*** EXTRACTED ENTRIES
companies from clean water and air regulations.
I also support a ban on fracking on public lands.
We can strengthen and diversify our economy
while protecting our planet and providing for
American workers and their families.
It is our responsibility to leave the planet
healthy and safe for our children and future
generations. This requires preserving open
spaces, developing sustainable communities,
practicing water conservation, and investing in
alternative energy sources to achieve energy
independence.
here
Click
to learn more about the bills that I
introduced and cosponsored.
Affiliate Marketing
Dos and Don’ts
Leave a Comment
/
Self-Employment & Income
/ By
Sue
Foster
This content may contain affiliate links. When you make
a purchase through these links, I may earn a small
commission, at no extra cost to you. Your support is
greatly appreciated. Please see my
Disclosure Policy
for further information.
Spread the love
******
*** EXTRACTED ENTRIES
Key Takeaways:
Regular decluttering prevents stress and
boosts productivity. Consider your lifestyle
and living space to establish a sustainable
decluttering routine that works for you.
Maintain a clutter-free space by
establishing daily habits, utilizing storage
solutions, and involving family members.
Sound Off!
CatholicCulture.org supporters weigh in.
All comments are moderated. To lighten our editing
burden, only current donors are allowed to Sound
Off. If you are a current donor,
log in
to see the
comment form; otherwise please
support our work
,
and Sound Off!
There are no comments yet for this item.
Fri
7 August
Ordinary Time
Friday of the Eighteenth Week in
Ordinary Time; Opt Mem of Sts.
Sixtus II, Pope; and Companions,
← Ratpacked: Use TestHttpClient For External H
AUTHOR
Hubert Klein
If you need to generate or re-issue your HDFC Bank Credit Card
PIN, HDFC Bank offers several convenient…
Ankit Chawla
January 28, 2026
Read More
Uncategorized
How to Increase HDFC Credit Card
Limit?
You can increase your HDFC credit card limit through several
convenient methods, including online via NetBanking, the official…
******
PROBLEM REQUIREMENTS: Copy every line of the listing containing the string "current".

RESPONSE TO THE EXERCISE:
burden, only current donors are allowed to Sound
Off. If you are a current donor,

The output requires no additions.